Don't dismiss the Seahawks' running game
After years of relying on Marshawn Lynch to pound the rock, the Seahawks' ground attack has been extremely dismal without Beast Mode in 2016. Seattle's offense ranks 30th in the NFL in rushing, and 31st with a 3.3 average per carry, proving that it's no fluke.

That being said, a shake-up is on the way. In fact, it already began last week, with third-round draft pick C.J. Prosise taking the bulk of the carries last Sunday. Prosise's role has been on the rise for three weeks now, with 24 carries for 98 yards and 12 catches for 173 yards. It was enough to allow the Seahawks to release leading rusher Christine Michael, and while Thomas Rawls returns from injury, he has not been effective.

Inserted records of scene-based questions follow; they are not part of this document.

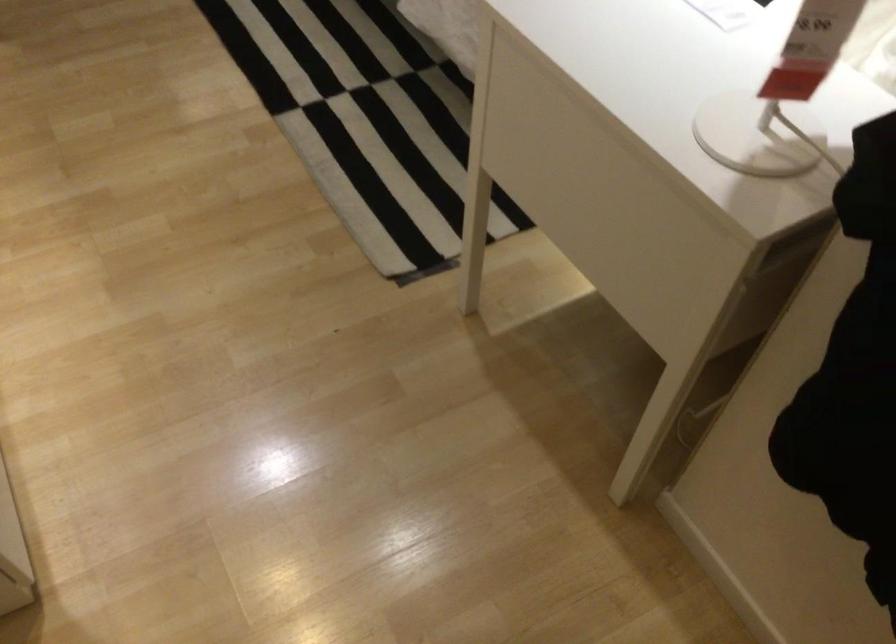
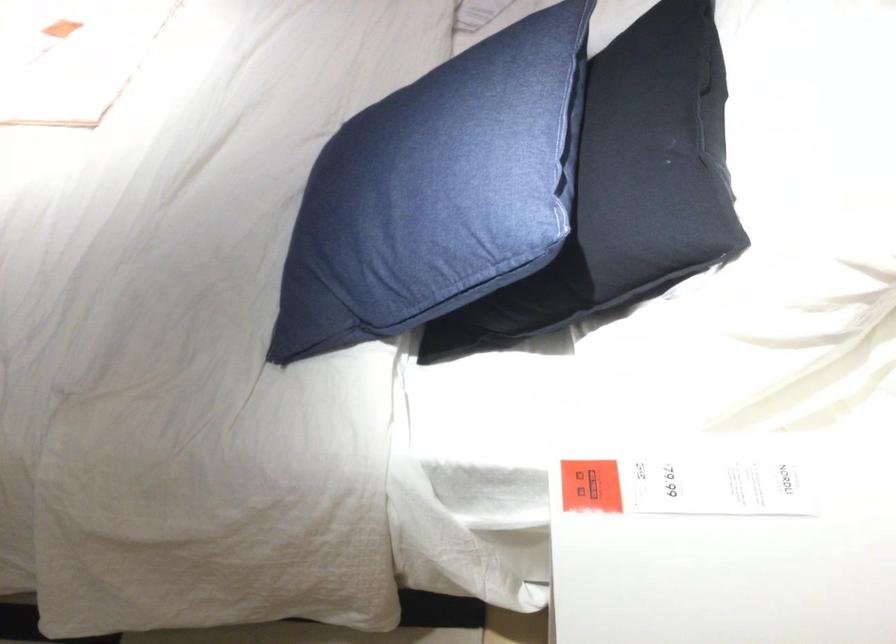
Question: The camera is either moving clockwise (left) or counter-clockwise (right) around the object. The first image is from the beginning of the video and the second image is from the end. Is the camera moving left or right when shooting the video?

Choices:
 (A) Left
 (B) Right

Answer: (A)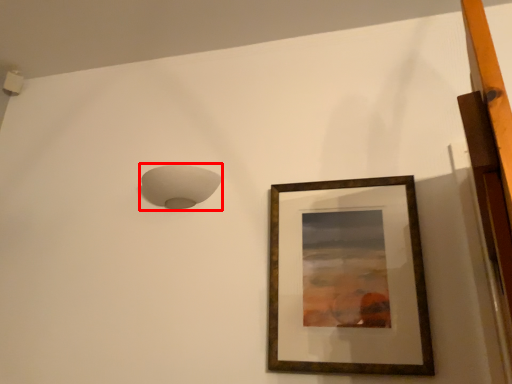
Question: From the image's perspective, considering the relative positions of lamp (annotated by the red box) and picture frame in the image provided, where is lamp (annotated by the red box) located with respect to the staircase?

Choices:
 (A) above
 (B) below

Answer: (A)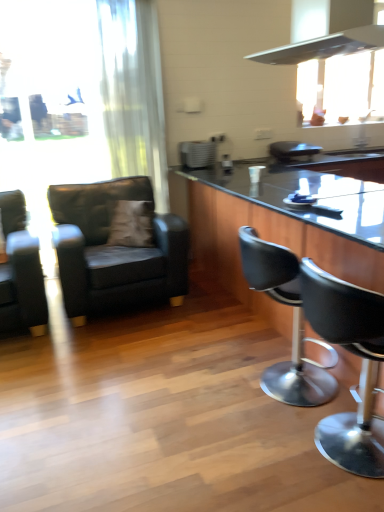
Question: Is brown suede pillow at center oriented towards matte black armchair at left, marked as the 3th chair in a right-to-left arrangement?

Choices:
 (A) no
 (B) yes

Answer: (B)

Question: From a real-world perspective, is brown suede pillow at center under matte black armchair at left, positioned as the second chair in left-to-right order?

Choices:
 (A) yes
 (B) no

Answer: (B)

Question: Is brown suede pillow at center touching matte black armchair at left, positioned as the second chair in left-to-right order?

Choices:
 (A) no
 (B) yes

Answer: (A)

Question: Is brown suede pillow at center behind matte black armchair at left, positioned as the second chair in left-to-right order?

Choices:
 (A) no
 (B) yes

Answer: (B)

Question: Is brown suede pillow at center to the left of matte black armchair at left, marked as the 3th chair in a right-to-left arrangement, from the viewer's perspective?

Choices:
 (A) yes
 (B) no

Answer: (B)

Question: From the image's perspective, relative to brown suede pillow at center, is white sheer curtain at left above or below?

Choices:
 (A) below
 (B) above

Answer: (B)

Question: In terms of height, does white sheer curtain at left look taller or shorter compared to brown suede pillow at center?

Choices:
 (A) short
 (B) tall

Answer: (B)

Question: Looking at the image, does white sheer curtain at left seem bigger or smaller compared to brown suede pillow at center?

Choices:
 (A) big
 (B) small

Answer: (A)

Question: From a real-world perspective, is white sheer curtain at left physically located above or below brown suede pillow at center?

Choices:
 (A) below
 (B) above

Answer: (B)

Question: In terms of width, does black glossy countertop at center look wider or thinner when compared to white sheer curtain at left?

Choices:
 (A) wide
 (B) thin

Answer: (A)

Question: Relative to white sheer curtain at left, is black glossy countertop at center in front or behind?

Choices:
 (A) front
 (B) behind

Answer: (B)

Question: In terms of size, does black glossy countertop at center appear bigger or smaller than white sheer curtain at left?

Choices:
 (A) big
 (B) small

Answer: (A)

Question: Do you think black glossy countertop at center is within white sheer curtain at left, or outside of it?

Choices:
 (A) inside
 (B) outside

Answer: (B)

Question: From their relative heights in the image, would you say black leather bar stool at center, the third chair from the left, is taller or shorter than satin silver toaster at center?

Choices:
 (A) short
 (B) tall

Answer: (B)

Question: In terms of size, does black leather bar stool at center, the third chair from the left, appear bigger or smaller than satin silver toaster at center?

Unlike Michael or Rawls, primarily between-the-tackles runners, Prosise is a more dynamic option. At least the Notre Dame product is more likely to turn the corner and catch a pass out of the backfield. The Eagles' run defense has been good and Seattle's ballcarriers disappointing, but that could be subject to change this Sunday.

Playing keep-away
Last week, the Eagles recalled their winning formula from earlier in the season. Run the football, move the chains, keep opposing offenses off of the field, and by doing all of that, control that clock. They're second only to Dallas for the season in time of possession.

That strategy is going to be a lot easier said than done this week though, as the Seahawks are allowing just 3.5 yards per carry, second-lowest in the NFL. That tends to make the whole ball-control offense much more difficult to execute, seeing as the Eagles are likely to find themselves in long third downs, and against a defense that's not anymore susceptible to the pass.

Yet the Eagles have to continue to run the ball regardless of how successful it is, if for no other reason than reduce the Seahawks' opportunities. Shorten the game, play the field-position battle, avoid turnovers, and there's no reason they can't keep things close. If they manage that, who knows, an upset may just be within reach.